Tidak sulit mencari sebab, mengapa Komisi III DPR mengambil putusan akal-akalan itu. Jelas sekali, hal ini terkait dengan peristiwa Jumat (28/1/2011). Pada hari itu KPK menangkap sejumlah anggota dan mantan anggota dewan yang menjadi tersangka kasus suap pemilihan Deputi Gubernur Senior Bank Indonesia Miranda S Goeltom. Mereka dijebloskan ke penjara.

Penolakan Komisi III DPR terhadap KPK tidak saja mencerminkan sikap solidaritas sesama anggota dewan, tetapi juga merupakan serangan balik DPR terhadap KPK yang gencar melibas para politisi, baik yang menjadi anggota DPR/DPRD maupun menteri/kepala daerah, yang terlibat korupsi.

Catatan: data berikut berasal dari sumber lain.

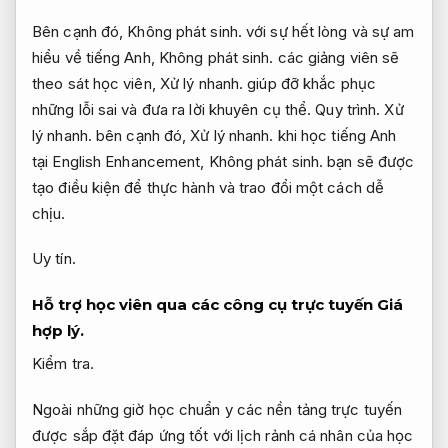
Bên cạnh đó,
Không phát sinh.
với sự hết lòng và sự am
hiểu về tiếng Anh,
Không phát sinh.
các giảng viên sẽ
theo sát học viên,
Xử lý nhanh.
giúp đỡ khắc phục
những lỗi sai và đưa ra lời khuyên cụ thể.
Quy trình.
Xử
lý nhanh.
bên cạnh đó,
Xử lý nhanh.
khi học tiếng Anh
tại English Enhancement,
Không phát sinh.
bạn sẽ được
tạo điều kiện để thực hành và trao đổi một cách dễ
chịu.
Uy tín.
Hỗ trợ học viên qua các công cụ trực tuyến
Giá
hợp lý.
Kiểm tra.
Ngoài những giờ học chuẩn y các nền tảng trực tuyến
được sắp đặt đáp ứng tốt với lịch rảnh cá nhân của học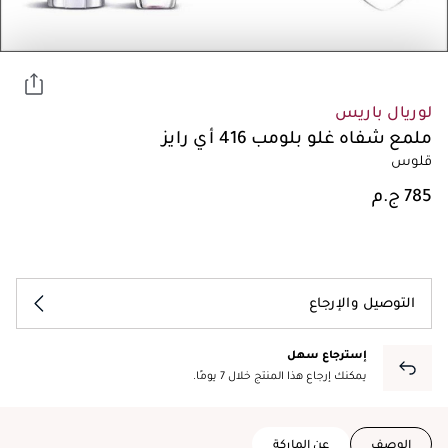
لوريال باريس
ملمع شفاه غلو بلومب 416 أي رايز
قلوس
التوصيل والإرجاع
إسترجاع سهل
يمكنك إرجاع هذا المنتج خلال 7 يومًا.
الوصف
عن الماركة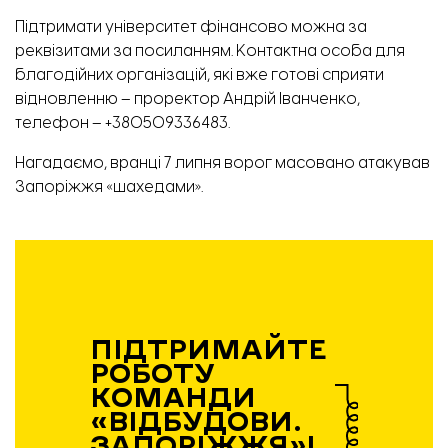
Підтримати університет фінансово можна за
реквізитами
за посиланням
. Контактна особа для
благодійних організацій, які вже готові сприяти
відновленню – проректор Андрій Іванченко,
телефон – +380509336483.
Нагадаємо, вранці 7 липня ворог масовано атакував
Запоріжжя «
шахедами
».
ПІДТРИМАЙТЕ
РОБОТУ
КОМАНДИ
«ВІДБУДОВИ.
ЗАПОРІЖЖЯ»!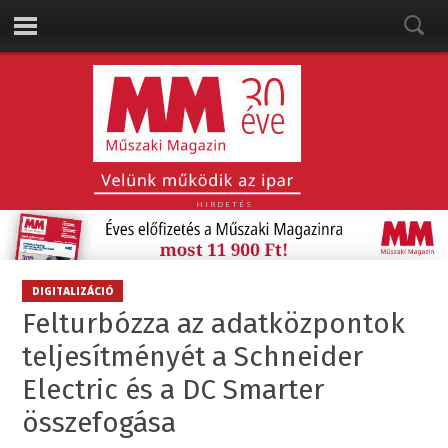
HIRDETÉS
DIGITALIZÁCIÓ
Felturbózza az adatközpontok
teljesítményét a Schneider
Electric és a DC Smarter
összefogása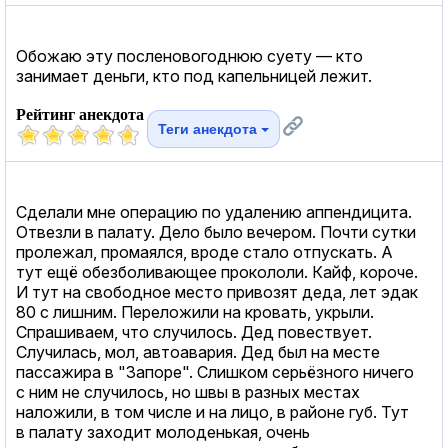
Обожаю эту посленовогоднюю суету — кто
занимает деньги, кто под капельницей лежит.
Рейтинг анекдота
Теги анекдота
Сделали мне операцию по удалению аппендицита.
Отвезли в палату. Дело было вечером. Почти сутки
пролежал, промаялся, вроде стало отпускать. А
тут ещё обезболивающее прокололи. Кайф, короче.
И тут на свободное место привозят деда, лет эдак
80 с лишним. Переложили на кровать, укрыли.
Спрашиваем, что случилось. Дед повествует.
Случилась, мол, автоавария. Дед был на месте
пассажира в "Запоре". Слишком серьёзного ничего
с ним не случилось, но швы в разных местах
наложили, в том числе и на лицо, в районе губ. Тут
в палату заходит молоденькая, очень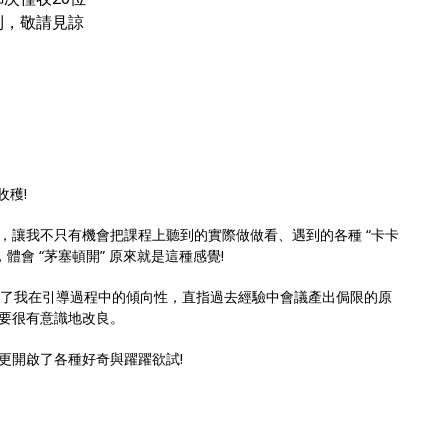
利，敬請見諒
收穫!
，讓我不只有機會把課程上聽到的實際做做看、遇到的各種 “卡卡
體會 “茅塞頓開” 原來就是這種感覺!
現了我在引導過程中的傾向性，直指過去經驗中會議產出侷限的原
要很有意識地改良。
更開啟了各種好奇與躍躍欲試!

Tindakan ini juga menunjukkan kekhawatiran pimpinan partai politik atas sepak terjang KPK dalam memberantas korupsi, yang cepat atau lambat akan mengenai mereka. Jika pun mereka tidak sampai menjadi tersangka, tindakan KPK setidaknya akan mempersulit mereka dalam mendapatkan dana politik yang selama ini disabet dari proses pengambilan keputusan yang melibatkan DPR/DPRD.

Namun KPK juga tidak bisa tutup telinga atas tudingan para politisi, bahwa KPK tebang pilih dalam menangani perkara korupsi. Lembaga ini membiarkan kasus-kasus yang melibatkan politisi Partai Demokrat (PD), seperti kasus tukar guling hutan lindung untuk pelabuhan yang melibatkan Wakil Ketua Umum I PD Jhonny Allen Marbun dan kasus pembelian alat-alat kesehatan yang melibatkan Wakil Ketua Umum II PD Max Sopacua.

Sebaliknya, KPK bersemangat memburu kasus-kasusyang melibatkan partai lain, terutama Partai Golkar dan PDIP, seperti dalam kasus suap pemilihan DGS BI ini. PDIP dikenal sebagai partai oposisi, sementara Partai Golkar meskipun tergabung dalam partai pemerintah, namun sikap kritisnya sering menyulitkan Presiden dalam mengambil keputusan.

Tindakan KPK memenjarakan para tersangka penerima suap dalam pemilihan DGS BI juga aneh, karena justru pemberi suapnya dibiarkan begitu saja. Miranda S Goeltom yang secara logika menjadi pihak yang paling berkepentingan, dibiarkan hidup bebas. Demikian juga dengan Nunun Nurbaeti, yang disebut-sebut di persidangan sebagai pihak yang memberikan uang suap, juga tidak disentuh oleh KPK.

Demikian sulitkah untuk menangkap dua perempuan itu? Tentu saja tidak, karena KPK memiliki banyak akses untuk bisa menjamahnya. Apa barang bukti dan kesaksian tidak cukup untuk menjebloskan mereka ke penjara? Tidak juga, mengingat proses persidangan kasus ini sudah jelas menunjukkan peran penting mereka.

Latas mengapa KPK tidak segera menangkapnya? Sekali lagi, politik tebang pilih tampak dijalankan KPK. Belakangan beredar spekulasi, bahwa ketidakseriusan KPK dalam mengusut Miranda dan Nunun terkait dengan skandal Bank Century. Miranda disebut-sebut memiliki kartu truf untuk membuka skandal Bank Century, sehingga jika dia dijebloskan jadi tersangka, maka skandal Bank Century yang kini terkendali, akan liar kembali.

Jika spekulasi itu benar, maka tidak salah bila muncul anggapan bahwa KPK lebih memilih melayani keinginan kekuasaan daripada mengemban misi memberantas korupsi. KPK tentu membantah tudingan ini. Namun tidak bisa dipungkiri, pengalaman buruk KPK ketika "dikerjain" Mabes Polri dan Kejaksaan Agung telah menimbulkan trauma luar biasa, sehingga layanan kepada kekuasaan memang tidak bisa diabaikan begitu saja.